■ **Détails de l'exercice**: D'après le texte sur la musique en groupe et en solo, pendant combien d'années le groupe a-t-il été mis en priorité ?

■ **Texte extrait**:
═══

Faire de la musique en groupe ou faire de la musique en solo, c’est vraiment deux moods différents. Et ils ont tous les deux du bon et du mauvais, et on a beaucoup à apprendre des deux. Simplement, le fait que tout d’un coup, tout repose sur tes épaules, que ce soit toi qui fasse tous les choix, que ce soit ta vision à 100%… Ça apporte des tas de choses. Même s’il y a les producteurs derrière, bien sûr. Je crois qu’en termes de créativité, de décision, une fois que tu reviens au groupe, c’est comme si t’avais accumulé des points de compétences. Il faut aussi réussir à se remettre dans le mood de : faire des compromis, ne pas avoir le dernier mot sur tout… Mais ce sont des vases communicants. Après, le solo, on l’a toujours eu en tête en parallèle du groupe. C’est juste qu’on ne peut pas tout faire. Il fallait qu’il y ait une priorité sur quelque chose, et on a mis le groupe en priorité pendant 10 ans. En essayant un maximum de réduire les frustrations par rapport au solo. Dès qu’il y avait moyen de caler un créneau, pour qu’il y ait un projet qui sorte. Aujourd’hui, on a décidé d’inverser cette dynamique.

═══

■ **Données disponibles**:
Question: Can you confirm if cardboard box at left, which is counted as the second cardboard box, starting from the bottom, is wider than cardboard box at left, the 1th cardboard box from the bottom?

═══

■ **Résultat**: Pendant 10 ans.